* _Problem requirements_
Your job is to copy the lines from the material that include "feet".

=== Section Start ===

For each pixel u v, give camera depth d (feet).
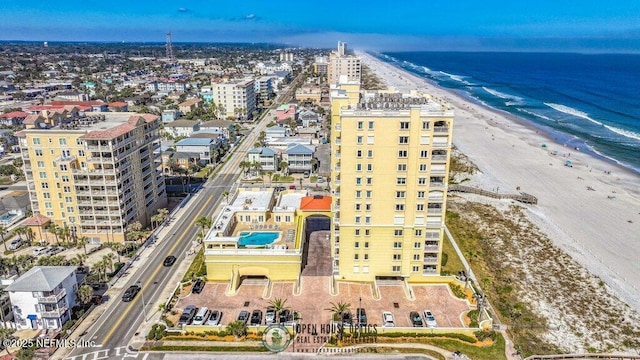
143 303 283.59
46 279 255.91
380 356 238.07
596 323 279.08
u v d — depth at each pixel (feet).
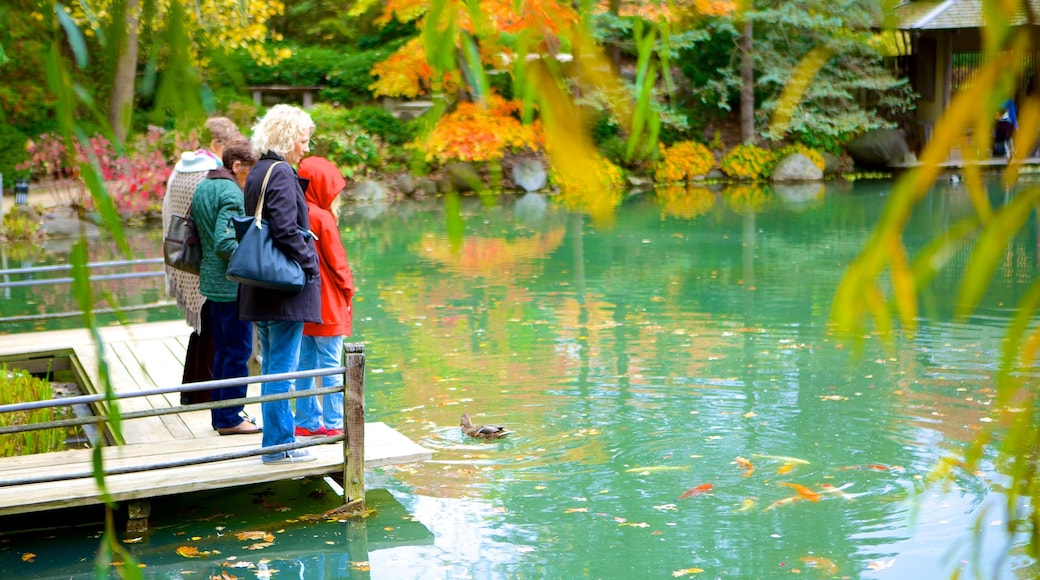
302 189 14.40
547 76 2.76
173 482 13.89
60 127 3.08
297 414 16.08
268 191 13.71
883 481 15.88
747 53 71.31
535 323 28.66
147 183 49.11
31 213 47.42
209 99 3.23
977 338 24.86
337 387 14.62
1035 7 2.02
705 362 23.76
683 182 71.87
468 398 21.15
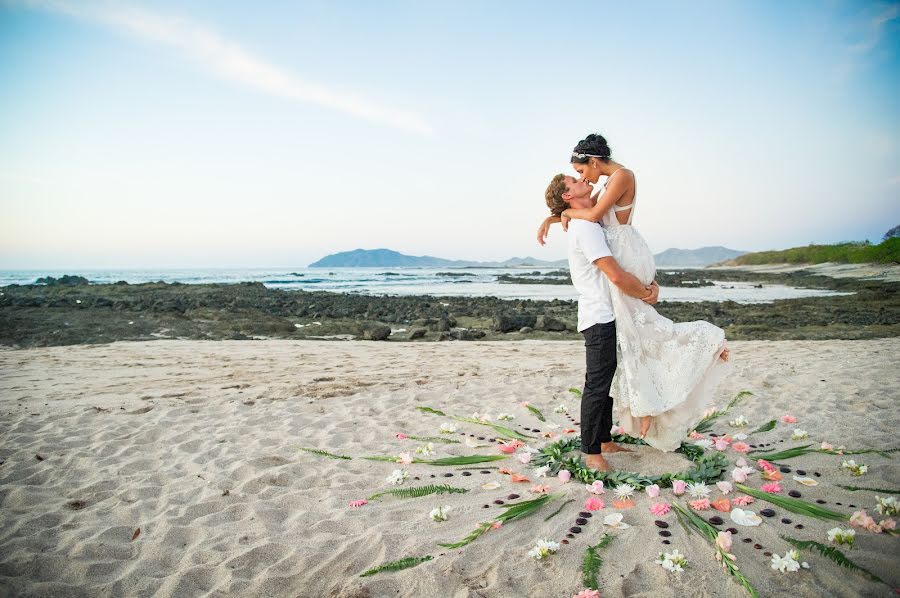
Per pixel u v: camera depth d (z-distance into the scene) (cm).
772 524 289
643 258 345
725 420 491
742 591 237
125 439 475
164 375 802
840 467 359
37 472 402
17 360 941
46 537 307
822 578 243
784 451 385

=== Section End ===

* _Expected answer_
For each pixel u v, give camera depth d (feet).
u v d — depth at each pixel (feet).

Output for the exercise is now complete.